In April 2013 the appointment of Ashot Karapetyan,
the Head of the Department of Criminal Investigation, to the position of the
Head of the Police of Yerevan made quite a stir in the context of the fight
against torture. Not just once the latter’s name came up while on the subject
of the beatings and violence occurred in police system. Moreover, in Grisha Virabyan vs. Armenia case the A.K. initials used to denote the policeman
who tortured the applicant were identical to Ashot Karapetyan’s initials. This
circumstance as well as Mr. Virabyan’s direct accusations against Ashot
Karapetyan give rise to certain concerns…
On November 27, 2013, Ashot Karapetyan’s name
was also mentioned at the hearing of the Court of General Jurisdiction of
Shirak region. During the court proceedings Harutyun Sargsyan stated that Ashot
Karapetyan, the Head of the Police of Yerevan, and Karen Babakekhyan, the Head
of Police of Shirak region, subjected him to torture and degrading treatment
and told the court how they beat him. Only after a long fight and in
consequence of appeals Lusine Sahakyan, the lawyer of Harutyun Sargsyan, reached
certain results and a criminal case on the basis of Mr. Sargsyan’s statement
about beatings was opened.
In 2013 there were no steps undertaken towards the
harmonization of the definition of torture given by the Armenian Criminal Code
with the requirements of the UN Convention against Torture. Armenia has joined
the UN Convention against Torture and Other Cruel, Inhuman or Degrading
Treatment or Punishment as far back as 1993. It’s been 20 years that Article
119 of the Armenian Criminal code providing elements of crime of torture has
been not in line with the elements provided in Article 1 of the UN Convention
against Torture.
The criminal conduct envisaged by the UN
Convention is criminalized in Armenia in a very fragmented way and is being only
partially reflected in a number of the articles of the Armenian Criminal Code,
as, for instance, in Articles 309(2) and 341.

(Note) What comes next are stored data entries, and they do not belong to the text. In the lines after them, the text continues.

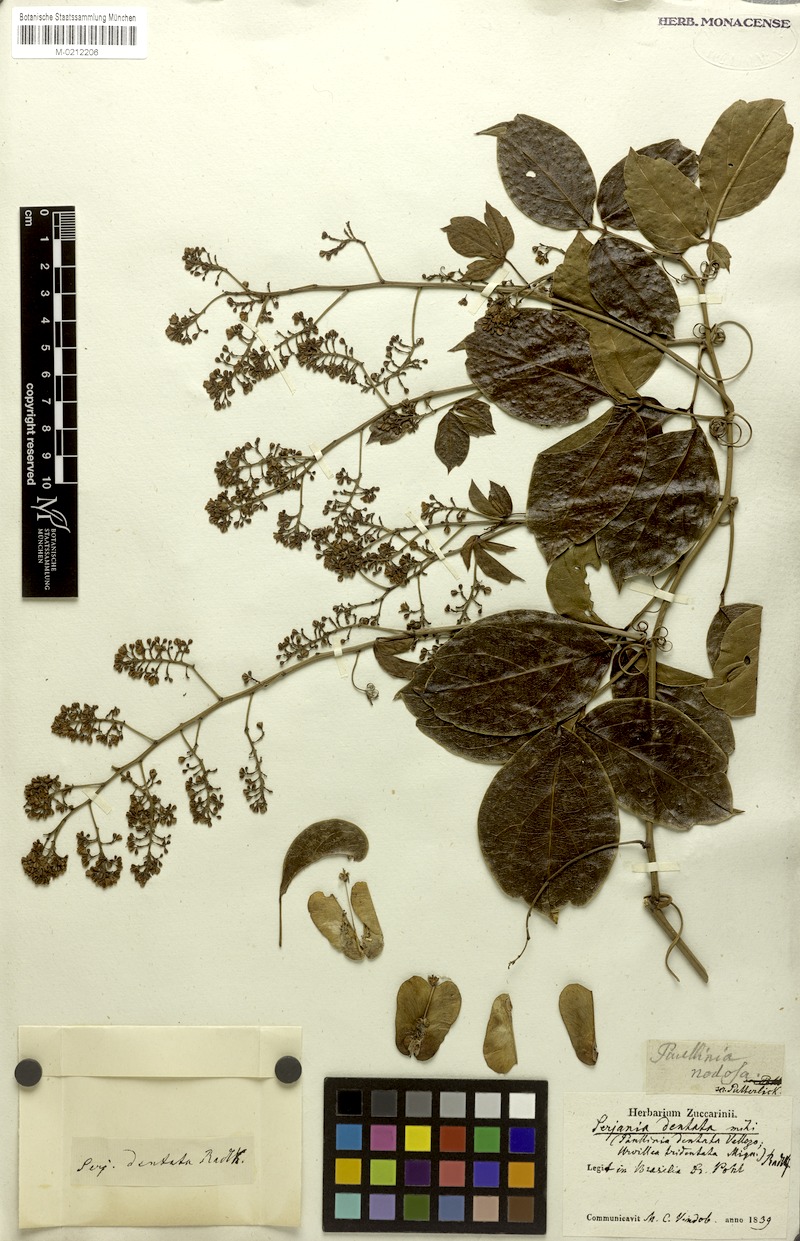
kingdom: Plantae
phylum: Tracheophyta
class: Magnoliopsida
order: Sapindales
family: Sapindaceae
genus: Serjania
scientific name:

The Armenian Criminal Code is criminalizing torture
only in the cases of coercing by mean of torture to make testimony or desired
conclusion in the course of criminal proceedings thus leaving out all the other
possible cases of torture in the meaning of the UN Convention committed with a
special intent by a public official or with his/her consent/acquiescence. This
includes torture in penitentiaries, in army, during public gatherings (for
instance, incidents between a policemen and a protester) etc.